**Work request:**
Reproduce the data exactly, leaving nothing out.

Dataset entries
--
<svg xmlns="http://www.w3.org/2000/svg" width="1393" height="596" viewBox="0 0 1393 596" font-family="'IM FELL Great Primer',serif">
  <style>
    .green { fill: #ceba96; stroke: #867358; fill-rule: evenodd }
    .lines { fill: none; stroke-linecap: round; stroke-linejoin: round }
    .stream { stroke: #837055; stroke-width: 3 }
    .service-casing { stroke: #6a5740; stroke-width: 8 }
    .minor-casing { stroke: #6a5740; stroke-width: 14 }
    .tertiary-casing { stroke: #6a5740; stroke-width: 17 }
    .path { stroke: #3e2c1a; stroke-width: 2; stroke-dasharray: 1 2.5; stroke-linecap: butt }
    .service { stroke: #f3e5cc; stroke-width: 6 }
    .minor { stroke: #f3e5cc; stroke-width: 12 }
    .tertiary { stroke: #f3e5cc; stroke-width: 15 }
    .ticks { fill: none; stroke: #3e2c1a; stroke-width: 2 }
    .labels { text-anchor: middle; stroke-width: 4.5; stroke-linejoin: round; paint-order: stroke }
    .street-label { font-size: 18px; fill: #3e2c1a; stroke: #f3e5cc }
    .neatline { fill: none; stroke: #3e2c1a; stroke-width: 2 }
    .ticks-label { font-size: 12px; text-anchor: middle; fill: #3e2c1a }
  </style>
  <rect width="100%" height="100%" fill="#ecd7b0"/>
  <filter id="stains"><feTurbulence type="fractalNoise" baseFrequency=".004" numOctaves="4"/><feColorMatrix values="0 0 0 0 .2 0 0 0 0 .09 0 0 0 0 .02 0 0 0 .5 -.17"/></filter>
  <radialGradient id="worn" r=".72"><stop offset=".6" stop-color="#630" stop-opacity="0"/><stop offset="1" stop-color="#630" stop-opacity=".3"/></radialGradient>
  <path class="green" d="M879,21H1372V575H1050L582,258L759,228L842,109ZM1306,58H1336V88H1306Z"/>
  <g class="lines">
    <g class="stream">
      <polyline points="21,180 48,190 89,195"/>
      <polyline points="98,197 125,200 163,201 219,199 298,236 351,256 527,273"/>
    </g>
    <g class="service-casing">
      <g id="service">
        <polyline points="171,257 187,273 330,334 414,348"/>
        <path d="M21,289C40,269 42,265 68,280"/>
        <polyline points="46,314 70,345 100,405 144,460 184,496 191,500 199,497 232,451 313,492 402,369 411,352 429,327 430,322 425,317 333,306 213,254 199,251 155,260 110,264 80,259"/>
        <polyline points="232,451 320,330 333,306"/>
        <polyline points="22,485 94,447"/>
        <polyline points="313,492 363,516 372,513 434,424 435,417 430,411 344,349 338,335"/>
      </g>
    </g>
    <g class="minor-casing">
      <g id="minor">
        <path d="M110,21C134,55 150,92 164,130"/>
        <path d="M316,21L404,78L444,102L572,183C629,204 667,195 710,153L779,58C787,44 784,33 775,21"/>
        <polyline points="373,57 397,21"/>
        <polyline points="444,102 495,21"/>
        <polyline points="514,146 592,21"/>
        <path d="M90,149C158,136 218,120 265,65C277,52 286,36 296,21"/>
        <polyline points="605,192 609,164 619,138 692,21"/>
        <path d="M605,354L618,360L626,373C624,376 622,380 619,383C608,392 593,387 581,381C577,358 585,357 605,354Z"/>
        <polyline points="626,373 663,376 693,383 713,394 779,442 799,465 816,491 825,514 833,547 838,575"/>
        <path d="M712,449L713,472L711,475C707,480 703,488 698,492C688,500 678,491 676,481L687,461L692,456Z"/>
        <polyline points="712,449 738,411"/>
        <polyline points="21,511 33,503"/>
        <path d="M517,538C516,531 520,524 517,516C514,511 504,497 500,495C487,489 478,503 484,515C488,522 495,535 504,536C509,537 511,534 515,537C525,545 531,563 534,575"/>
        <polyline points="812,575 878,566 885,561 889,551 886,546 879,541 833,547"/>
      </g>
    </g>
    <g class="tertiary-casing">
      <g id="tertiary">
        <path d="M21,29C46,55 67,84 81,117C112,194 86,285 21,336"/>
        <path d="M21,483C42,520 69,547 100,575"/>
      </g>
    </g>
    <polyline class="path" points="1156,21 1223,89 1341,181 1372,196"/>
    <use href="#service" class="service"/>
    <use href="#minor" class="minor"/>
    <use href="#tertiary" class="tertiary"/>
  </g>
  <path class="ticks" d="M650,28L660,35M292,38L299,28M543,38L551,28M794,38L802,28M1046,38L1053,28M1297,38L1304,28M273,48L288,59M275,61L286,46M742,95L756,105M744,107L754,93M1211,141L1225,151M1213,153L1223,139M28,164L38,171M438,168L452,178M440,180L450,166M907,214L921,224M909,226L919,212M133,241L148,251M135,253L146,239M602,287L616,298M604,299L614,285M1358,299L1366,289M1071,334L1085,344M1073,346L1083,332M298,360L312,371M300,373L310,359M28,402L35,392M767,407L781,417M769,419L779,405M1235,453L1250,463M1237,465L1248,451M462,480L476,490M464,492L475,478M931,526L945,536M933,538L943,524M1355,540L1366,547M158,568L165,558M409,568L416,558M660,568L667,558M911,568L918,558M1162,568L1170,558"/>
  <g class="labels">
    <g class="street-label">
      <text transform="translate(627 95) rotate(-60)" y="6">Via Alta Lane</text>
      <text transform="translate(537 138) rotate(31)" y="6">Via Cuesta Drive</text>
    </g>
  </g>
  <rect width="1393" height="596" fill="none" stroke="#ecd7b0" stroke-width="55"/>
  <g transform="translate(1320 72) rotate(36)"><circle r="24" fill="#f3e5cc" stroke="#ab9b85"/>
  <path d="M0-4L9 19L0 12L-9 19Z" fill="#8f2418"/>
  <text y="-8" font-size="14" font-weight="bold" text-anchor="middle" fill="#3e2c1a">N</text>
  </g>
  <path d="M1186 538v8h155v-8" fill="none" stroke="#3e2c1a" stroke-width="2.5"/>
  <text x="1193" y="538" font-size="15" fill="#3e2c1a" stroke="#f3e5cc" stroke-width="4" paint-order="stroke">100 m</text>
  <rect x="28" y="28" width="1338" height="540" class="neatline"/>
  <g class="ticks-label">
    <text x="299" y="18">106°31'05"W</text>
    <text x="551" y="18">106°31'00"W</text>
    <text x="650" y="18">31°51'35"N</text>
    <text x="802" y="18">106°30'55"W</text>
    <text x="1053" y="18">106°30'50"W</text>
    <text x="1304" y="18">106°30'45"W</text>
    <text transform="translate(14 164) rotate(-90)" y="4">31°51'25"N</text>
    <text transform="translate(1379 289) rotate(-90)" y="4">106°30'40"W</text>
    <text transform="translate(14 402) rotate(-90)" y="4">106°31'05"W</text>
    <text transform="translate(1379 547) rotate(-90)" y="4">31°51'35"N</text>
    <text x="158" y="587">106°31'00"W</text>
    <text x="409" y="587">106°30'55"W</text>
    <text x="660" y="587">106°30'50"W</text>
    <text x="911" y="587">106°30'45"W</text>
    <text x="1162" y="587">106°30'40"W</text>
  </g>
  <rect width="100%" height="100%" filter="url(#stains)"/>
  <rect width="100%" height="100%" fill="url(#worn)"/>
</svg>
--
**Answer to this exercise:**
<svg xmlns="http://www.w3.org/2000/svg" width="1393" height="596" viewBox="0 0 1393 596" font-family="'IM FELL Great Primer',serif">
  <style>
    .green { fill: #ceba96; stroke: #867358; fill-rule: evenodd }
    .lines { fill: none; stroke-linecap: round; stroke-linejoin: round }
    .stream { stroke: #837055; stroke-width: 3 }
    .service-casing { stroke: #6a5740; stroke-width: 8 }
    .minor-casing { stroke: #6a5740; stroke-width: 14 }
    .tertiary-casing { stroke: #6a5740; stroke-width: 17 }
    .path { stroke: #3e2c1a; stroke-width: 2; stroke-dasharray: 1 2.5; stroke-linecap: butt }
    .service { stroke: #f3e5cc; stroke-width: 6 }
    .minor { stroke: #f3e5cc; stroke-width: 12 }
    .tertiary { stroke: #f3e5cc; stroke-width: 15 }
    .ticks { fill: none; stroke: #3e2c1a; stroke-width: 2 }
    .labels { text-anchor: middle; stroke-width: 4.5; stroke-linejoin: round; paint-order: stroke }
    .street-label { font-size: 18px; fill: #3e2c1a; stroke: #f3e5cc }
    .neatline { fill: none; stroke: #3e2c1a; stroke-width: 2 }
    .ticks-label { font-size: 12px; text-anchor: middle; fill: #3e2c1a }
  </style>
  <rect width="100%" height="100%" fill="#ecd7b0"/>
  <filter id="stains"><feTurbulence type="fractalNoise" baseFrequency=".004" numOctaves="4"/><feColorMatrix values="0 0 0 0 .2 0 0 0 0 .09 0 0 0 0 .02 0 0 0 .5 -.17"/></filter>
  <radialGradient id="worn" r=".72"><stop offset=".6" stop-color="#630" stop-opacity="0"/><stop offset="1" stop-color="#630" stop-opacity=".3"/></radialGradient>
  <path class="green" d="M879,21H1372V575H1050L582,258L759,228L842,109ZM1306,58H1336V88H1306Z"/>
  <g class="lines">
    <g class="stream">
      <polyline points="21,180 48,190 89,195"/>
      <polyline points="98,197 125,200 163,201 219,199 298,236 351,256 527,273"/>
    </g>
    <g class="service-casing">
      <g id="service">
        <polyline points="171,257 187,273 330,334 414,348"/>
        <path d="M21,289C40,269 42,265 68,280"/>
        <polyline points="46,314 70,345 100,405 144,460 184,496 191,500 199,497 232,451 313,492 402,369 411,352 429,327 430,322 425,317 333,306 213,254 199,251 155,260 110,264 80,259"/>
        <polyline points="232,451 320,330 333,306"/>
        <polyline points="22,485 94,447"/>
        <polyline points="313,492 363,516 372,513 434,424 435,417 430,411 344,349 338,335"/>
      </g>
    </g>
    <g class="minor-casing">
      <g id="minor">
        <path d="M110,21C134,55 150,92 164,130"/>
        <path d="M316,21L404,78L444,102L572,183C629,204 667,195 710,153L779,58C787,44 784,33 775,21"/>
        <polyline points="373,57 397,21"/>
        <polyline points="444,102 495,21"/>
        <polyline points="514,146 592,21"/>
        <path d="M90,149C158,136 218,120 265,65C277,52 286,36 296,21"/>
        <polyline points="605,192 609,164 619,138 692,21"/>
        <path d="M605,354L618,360L626,373C624,376 622,380 619,383C608,392 593,387 581,381C577,358 585,357 605,354Z"/>
        <polyline points="626,373 663,376 693,383 713,394 779,442 799,465 816,491 825,514 833,547 838,575"/>
        <path d="M712,449L713,472L711,475C707,480 703,488 698,492C688,500 678,491 676,481L687,461L692,456Z"/>
        <polyline points="712,449 738,411"/>
        <polyline points="21,511 33,503"/>
        <path d="M517,538C516,531 520,524 517,516C514,511 504,497 500,495C487,489 478,503 484,515C488,522 495,535 504,536C509,537 511,534 515,537C525,545 531,563 534,575"/>
        <polyline points="812,575 878,566 885,561 889,551 886,546 879,541 833,547"/>
      </g>
    </g>
    <g class="tertiary-casing">
      <g id="tertiary">
        <path d="M21,29C46,55 67,84 81,117C112,194 86,285 21,336"/>
        <path d="M21,483C42,520 69,547 100,575"/>
      </g>
    </g>
    <polyline class="path" points="1156,21 1223,89 1341,181 1372,196"/>
    <use href="#service" class="service"/>
    <use href="#minor" class="minor"/>
    <use href="#tertiary" class="tertiary"/>
  </g>
  <path class="ticks" d="M650,28L660,35M292,38L299,28M543,38L551,28M794,38L802,28M1046,38L1053,28M1297,38L1304,28M273,48L288,59M275,61L286,46M742,95L756,105M744,107L754,93M1211,141L1225,151M1213,153L1223,139M28,164L38,171M438,168L452,178M440,180L450,166M907,214L921,224M909,226L919,212M133,241L148,251M135,253L146,239M602,287L616,298M604,299L614,285M1358,299L1366,289M1071,334L1085,344M1073,346L1083,332M298,360L312,371M300,373L310,359M28,402L35,392M767,407L781,417M769,419L779,405M1235,453L1250,463M1237,465L1248,451M462,480L476,490M464,492L475,478M931,526L945,536M933,538L943,524M1355,540L1366,547M158,568L165,558M409,568L416,558M660,568L667,558M911,568L918,558M1162,568L1170,558"/>
  <g class="labels">
    <g class="street-label">
      <text transform="translate(627 95) rotate(-60)" y="6">Via Alta Lane</text>
      <text transform="translate(537 138) rotate(31)" y="6">Via Cuesta Drive</text>
    </g>
  </g>
  <rect width="1393" height="596" fill="none" stroke="#ecd7b0" stroke-width="55"/>
  <g transform="translate(1320 72) rotate(36)"><circle r="24" fill="#f3e5cc" stroke="#ab9b85"/>
  <path d="M0-4L9 19L0 12L-9 19Z" fill="#8f2418"/>
  <text y="-8" font-size="14" font-weight="bold" text-anchor="middle" fill="#3e2c1a">N</text>
  </g>
  <path d="M1186 538v8h155v-8" fill="none" stroke="#3e2c1a" stroke-width="2.5"/>
  <text x="1193" y="538" font-size="15" fill="#3e2c1a" stroke="#f3e5cc" stroke-width="4" paint-order="stroke">100 m</text>
  <rect x="28" y="28" width="1338" height="540" class="neatline"/>
  <g class="ticks-label">
    <text x="299" y="18">106°31'05"W</text>
    <text x="551" y="18">106°31'00"W</text>
    <text x="650" y="18">31°51'35"N</text>
    <text x="802" y="18">106°30'55"W</text>
    <text x="1053" y="18">106°30'50"W</text>
    <text x="1304" y="18">106°30'45"W</text>
    <text transform="translate(14 164) rotate(-90)" y="4">31°51'25"N</text>
    <text transform="translate(1379 289) rotate(-90)" y="4">106°30'40"W</text>
    <text transform="translate(14 402) rotate(-90)" y="4">106°31'05"W</text>
    <text transform="translate(1379 547) rotate(-90)" y="4">31°51'35"N</text>
    <text x="158" y="587">106°31'00"W</text>
    <text x="409" y="587">106°30'55"W</text>
    <text x="660" y="587">106°30'50"W</text>
    <text x="911" y="587">106°30'45"W</text>
    <text x="1162" y="587">106°30'40"W</text>
  </g>
  <rect width="100%" height="100%" filter="url(#stains)"/>
  <rect width="100%" height="100%" fill="url(#worn)"/>
</svg>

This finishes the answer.